Rapidly evolving technologies and interventional procedures have
transformed the role of the breast radiologist from isolated consultant to
integral part of the multidisciplinary team caring the many women
diagnosed with breast cancer. With minimally invasive core needle biopsy
of the breast replacing surgical excisional biopsies as standard of care
in breast diagnoses, it is often the breast radiologist who is the first
to share with a woman that intensely personal and life-altering diagnosis
of breast cancer. The demanding nature of
early detection and diagnosis of breast cancer along with the known
limitations of film-screen mammography, which has a false-negative rate of
10 percent to 20 percent, have driven rapid advances in new technologies
in breast imaging in the hopes of improving our detection and diagnostic
accuracy. Despite these exciting and promising advances, mammography
remains the primary imaging modality for evaluation of breast diseases and
remains the only imaging modality proved to be efficacious in the early
detection of breast cancer. Randomized controlled trials have demonstrated
mortality reductions from breast cancer in women screened to be in the 30
percent to 44 percent range. New technologies
playing an increasingly important role in breast imaging include digital
mammography, computer-aided detection (CAD), PET, ultrasound, and magnetic
resonance imaging of the breast. Digital Mammography Full-field digital
mammography (FFDM), which is rapidly replacing film-screen mammography,
was introduced in prototype form in 1996 and approved for clinical use by
the Food and Drug Administration in 2000. The basis for this technology is
the replacement of the fluorescent screen and film used in standard
screen-film mammography with a digital detector that can record X-rays as
electrical signals that are converted to digital data, processed in a
computer, and interpreted in soft copy form from high-resolution monitors.

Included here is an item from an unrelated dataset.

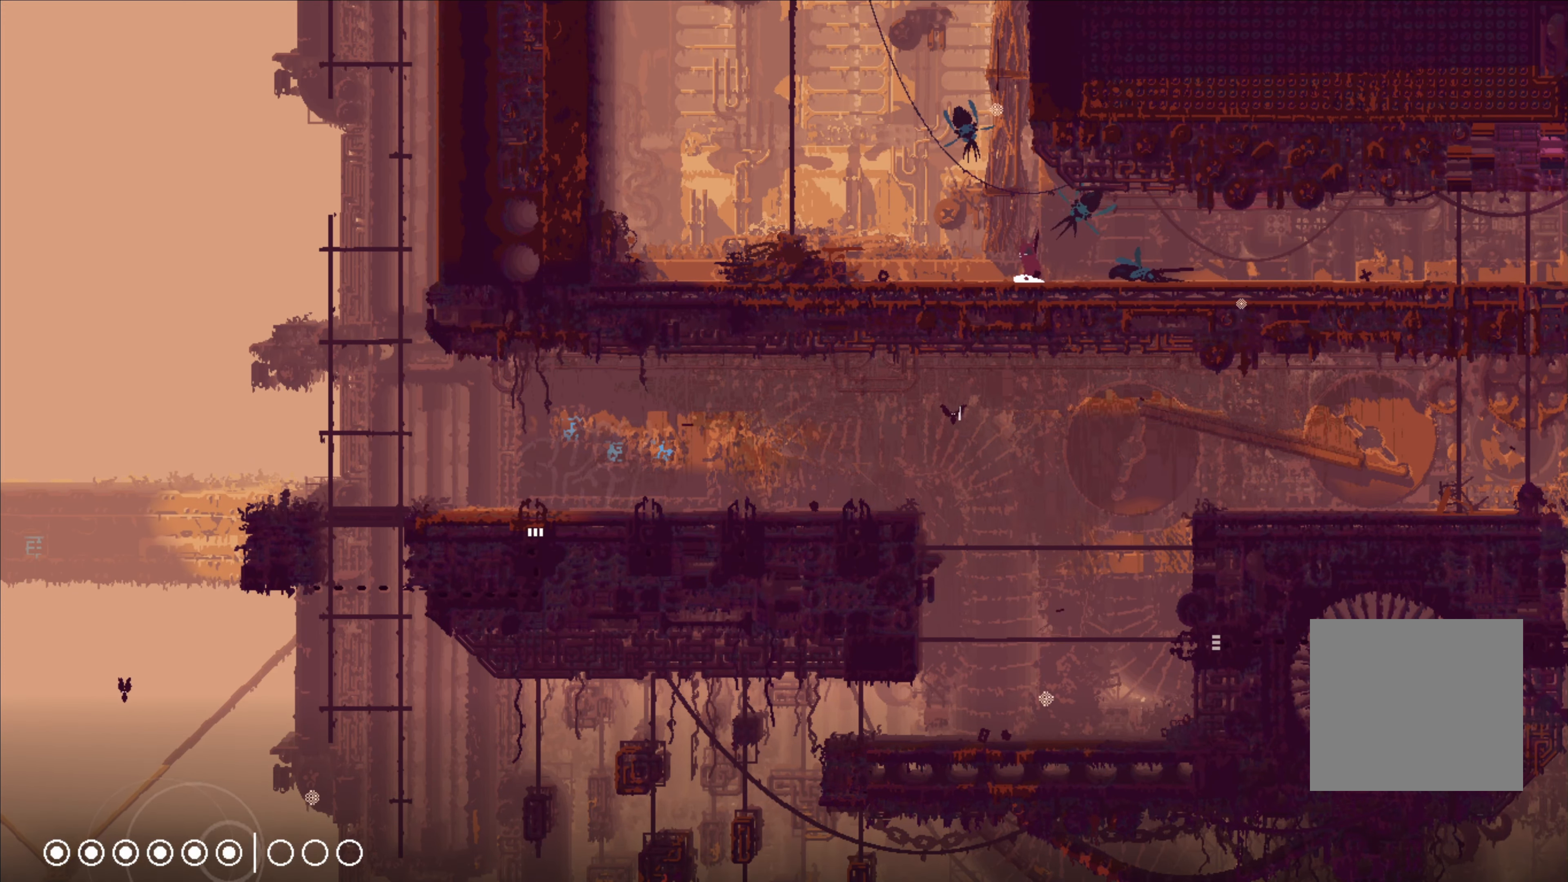
{"buttons": [], "left_stick": "center", "right_stick": "center", "events": [[83, "left_stick", "center"], [217, "X", "down"], [367, "X", "up"]]}
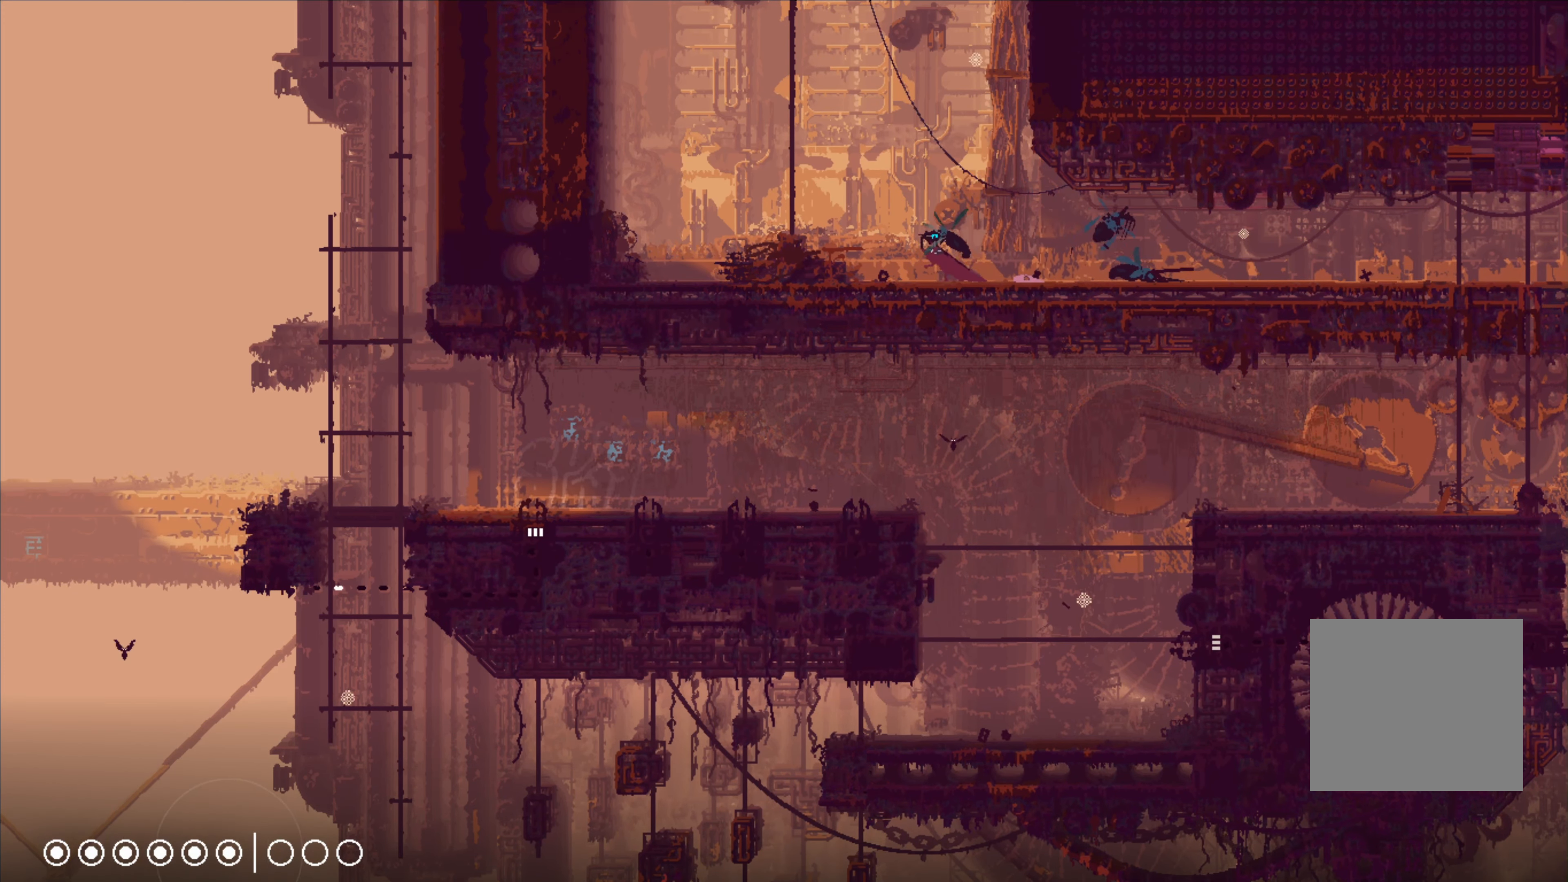
{"buttons": [], "left_stick": "right", "right_stick": "center", "events": [[233, "left_stick", "right"]]}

This technology allows post-processing of the image to maximize
brightness, soft tissue contrast, and resolution. Digital mammography
eliminates the image variability and noise inherent in film processing. It
is the hope that these properties will enable digital mammography to
detect cancers that might be missed with film-screen mammography,
especially in the dense breast. Additional benefits
include decreased radiation dose to the patient and markedly improved
efficiency of exam time and patient throughput. Once captured, the digital
image is instantaneously transferred to a reading station, which may be
on- or off-site, to be interpreted from computer monitors and stored in
picture archiving and communication systems (PACS). Digital technology is
not without its drawbacks and limitations. The trade-off of better
contrast resolution with digital imaging is the slightly diminished
spatial resolution (ability to discriminate tiny objects or
calcifications) compared with film-screen mammography. Both are essential
in detecting early breast cancer. Digital mammographic units with computer
monitors are much more costly than film-screen units, which prohibit their
use in many facilities. In addition, the clinical efficacy of digital
mammography is still under investigation. A recently published Swedish
study comparing 25,263 women, 45 to 69 years of age, randomized to be
screened with film-screen vs. digital mammography showed a slightly
improved cancer detection rate with digital mammography, although not
statistically significant, with a decreased dose to the breasts and an
increase in recall rate.1
An eagerly anticipated multi-institutional study, the ACR Imaging
Network Digital Mammographic Imaging Screening Trial (ACRIN), will compare
49,5000 women screened with digital vs. film-screen mammography in 28
centers in the United States and Canada and is soon to be published. Computer-Aided Detection (CAD) Along with digital
technology have come propriety computer software programs that use
algorithms to review mammograms for findings that might be indicative of
breast cancer. These computer-aided detection systems, known as CAD,
digitize and analyze a mammographic image to highlight regions of interest
and simulate a double reading with the goal of reducing false-negative
interpretations. A recent study by Freer
et al., performed in a community setting, showed an increase in
cancer-detection rate of 19.5 percent and an increase in early, stage 0
and 1 breast cancers, detected from 73 percent to 78 percent after
implementing CAD to their screening program.2 CAD technology,
however, is limited by its low specificity; nearly 98 percent of CAD marks
are appropriately dismissed by radiologists, and by its limited
sensitivity. Nine out of 49 cancers, in the Freer study, were not marked
by CAD but were detected by the interpreting radiologist. PET Positron emission
tomography (PET) is an advanced imaging tool for diagnosis, staging, and
restaging of certain cancers. Its main role in breast cancer is in the
evaluation for metastatic disease in women presenting with advanced
primary tumors or in women with recurrent tumors for restaging evaluation.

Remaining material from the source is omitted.